In the meantime, Condoleeza Rice told 60 Minutes that while nothing would please her more than testifying before the 9/11 commission, no sitting National Security Advisor had ever testified before Congress. She ignores the fact that her immediate predecessor, Sandy Berger, did testify before Congress while serving in that role. I’m not sure why the big media rarely points this out.

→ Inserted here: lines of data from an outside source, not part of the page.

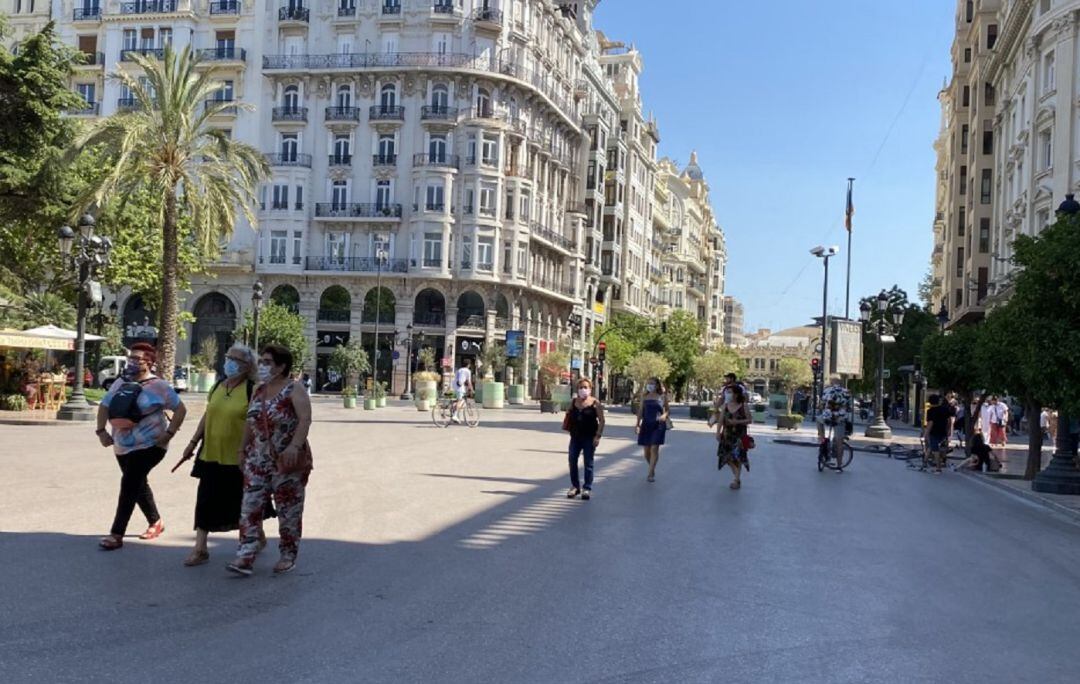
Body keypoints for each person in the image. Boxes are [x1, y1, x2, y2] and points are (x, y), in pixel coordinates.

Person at [227, 344, 313, 577]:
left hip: (286, 460)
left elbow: (305, 419)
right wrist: (242, 449)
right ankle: (245, 554)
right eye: (262, 361)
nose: (263, 366)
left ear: (281, 366)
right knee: (250, 507)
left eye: (268, 362)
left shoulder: (294, 389)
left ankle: (288, 554)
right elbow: (250, 420)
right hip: (257, 459)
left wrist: (295, 446)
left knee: (288, 510)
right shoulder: (259, 389)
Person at [173, 344, 262, 567]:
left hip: (239, 457)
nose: (229, 362)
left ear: (247, 366)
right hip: (211, 453)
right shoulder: (218, 387)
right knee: (205, 499)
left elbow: (255, 423)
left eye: (235, 360)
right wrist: (193, 442)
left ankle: (255, 537)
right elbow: (207, 415)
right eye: (228, 357)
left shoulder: (253, 389)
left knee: (241, 503)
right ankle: (200, 548)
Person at [94, 342, 187, 551]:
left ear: (150, 362)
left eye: (137, 359)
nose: (132, 362)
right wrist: (101, 432)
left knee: (129, 484)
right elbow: (104, 406)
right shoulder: (120, 382)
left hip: (150, 445)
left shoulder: (160, 386)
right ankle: (156, 522)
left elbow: (180, 410)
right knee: (137, 483)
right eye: (130, 358)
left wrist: (169, 434)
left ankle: (116, 533)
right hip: (122, 445)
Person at [565, 378, 605, 500]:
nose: (583, 389)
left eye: (585, 387)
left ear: (590, 389)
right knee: (572, 460)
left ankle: (586, 488)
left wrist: (598, 436)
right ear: (577, 389)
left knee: (588, 463)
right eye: (581, 387)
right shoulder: (573, 402)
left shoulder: (595, 403)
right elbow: (569, 415)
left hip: (589, 437)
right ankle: (575, 486)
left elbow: (602, 420)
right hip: (575, 437)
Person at [714, 383, 752, 489]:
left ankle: (736, 479)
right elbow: (721, 420)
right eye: (727, 392)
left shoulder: (743, 405)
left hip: (739, 436)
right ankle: (737, 476)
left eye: (730, 392)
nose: (727, 394)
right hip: (727, 435)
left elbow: (750, 420)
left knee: (738, 457)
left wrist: (737, 421)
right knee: (726, 457)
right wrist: (718, 433)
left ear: (736, 394)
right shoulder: (725, 406)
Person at [635, 377, 669, 482]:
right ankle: (652, 467)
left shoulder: (662, 397)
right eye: (648, 383)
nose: (650, 385)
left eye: (652, 383)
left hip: (658, 425)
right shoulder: (644, 397)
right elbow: (640, 410)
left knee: (654, 448)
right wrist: (637, 424)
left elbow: (667, 410)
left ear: (657, 385)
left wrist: (664, 415)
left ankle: (650, 474)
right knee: (646, 452)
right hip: (646, 424)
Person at [819, 376, 852, 471]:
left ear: (831, 382)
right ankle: (839, 466)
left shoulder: (827, 390)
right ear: (840, 382)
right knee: (839, 443)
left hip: (827, 418)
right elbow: (849, 408)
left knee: (818, 421)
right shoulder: (846, 392)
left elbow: (821, 404)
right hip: (839, 419)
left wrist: (825, 409)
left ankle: (822, 438)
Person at [923, 394, 954, 474]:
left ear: (930, 402)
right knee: (931, 446)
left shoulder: (930, 411)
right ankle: (925, 462)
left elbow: (930, 423)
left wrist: (926, 434)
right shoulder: (944, 409)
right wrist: (949, 430)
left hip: (934, 432)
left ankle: (938, 468)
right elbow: (949, 420)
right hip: (943, 431)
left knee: (935, 450)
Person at [451, 359, 473, 424]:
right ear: (468, 365)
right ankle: (454, 415)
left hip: (455, 385)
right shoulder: (468, 371)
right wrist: (471, 389)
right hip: (459, 387)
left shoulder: (459, 370)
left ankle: (454, 411)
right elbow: (469, 382)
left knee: (458, 401)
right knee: (460, 400)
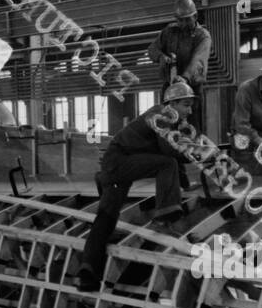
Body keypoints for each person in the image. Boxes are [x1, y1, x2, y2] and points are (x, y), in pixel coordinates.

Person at [76, 81, 197, 292]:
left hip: (115, 166)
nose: (190, 110)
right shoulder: (164, 114)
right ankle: (164, 218)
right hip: (120, 163)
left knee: (105, 220)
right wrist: (194, 154)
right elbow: (168, 152)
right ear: (173, 103)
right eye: (186, 105)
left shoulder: (165, 118)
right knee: (166, 163)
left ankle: (87, 274)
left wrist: (186, 184)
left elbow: (166, 153)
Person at [147, 0, 212, 121]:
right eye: (179, 20)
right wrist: (161, 56)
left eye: (187, 20)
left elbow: (198, 61)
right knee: (167, 126)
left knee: (190, 128)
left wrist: (185, 77)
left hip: (191, 91)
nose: (183, 24)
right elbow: (152, 49)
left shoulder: (202, 36)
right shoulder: (169, 32)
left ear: (195, 16)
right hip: (169, 90)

Oh, and as for Clarke’s treasonous claim that the Bush administration felt that taking down al-Qaeda was important, but not urgent, prior to 9/11, let’s see what President Bush himself had to say about it, “”I was not on point, I have no hesitancy about going after him. But I didn’t feel that sense of urgency, and my blood was not nearly as boiling.” (That’s Bush being quoted in Bob Woodward’s fawning Bush at War.)

Tim Bray on OpenOffice

Tim Bray’s trip report from his visit to StarOffice in Hamburg is pretty interesting. I didn’t know that OpenOffice stored its documents in a way that’s pleasing to XML purists, that’s pretty cool from an interoperability perspective. I’ve been using OpenOffice as my desktop suite (and I forced it on my wife) when I reinstalled Windows and then found out that I lost my Office 97 CD. She complained at first, but now she’s used to it and likes it well enough. That’s a pretty good endorsement. A few months ago I found the Office 97 CD, but we still haven’t gone back.

Eclipse 3.0 M8

Eclipse 3.0 M8 is out. Seems like this release includes a number of spiffy new features.

How bad is it?

The one question all of us trying to figure out what’s going on have to ask every say is, “How bad is it?” The title of Nir Rosen’s Reason article, It’s All Bad News, should give you some clue. Rosen is a freelancer living in Iraq, and paints a picture of constant violent crime, growing hatred for the American occupiers, and nonsensical repression of the Iraqis by US troops. I know there’s good stuff going on as well, but it doesn’t seem like the security situation is improving. My gut feeling is that the reason we’re seeing deaths of US soldiers go down is that the Iraqi insurgents have figured out that they’re the hardest people to kill, and they figure that slaughtering Iraqi civilians who collaborate with the Americans serves their ends just as well. (Via Juan Cole.)

It’s personal

If you, like me, detest David Brooks, you’ll revel in this piece that skewers the assertions that made him famous with aplomb.

There is no loop

Everybody seems to have not only noted a throwaway bit in a New York Times article that mentioned that Condoleeza Rice is leaving her job at the end of the year, but also to have taken it as proof that they’re out of the loop. See Wonkette, Josh Marshall, and Slate’s Today’s Papers.

Yes, DRM really does suck

Cory Doctorow explains why DRM really does suck. In this case, it’s Apple’s DRM that’s the issue, but all DRM schemes present similar quandries.

More on the SCO front

Ed Foster notes that purchasers of the dreaded SCO license are not granted the right to modify or even recompile applications covered under that license (which, according to SCO, is all of Linux). In other words, you’re not even allowed to build a custom kernel for your servers once you’ve submitted to SCO’s extortion. The CEO of EV1.net says he wouldn’t buy the license if he had it to do over again. Maybe now SCO can sue him for defamation.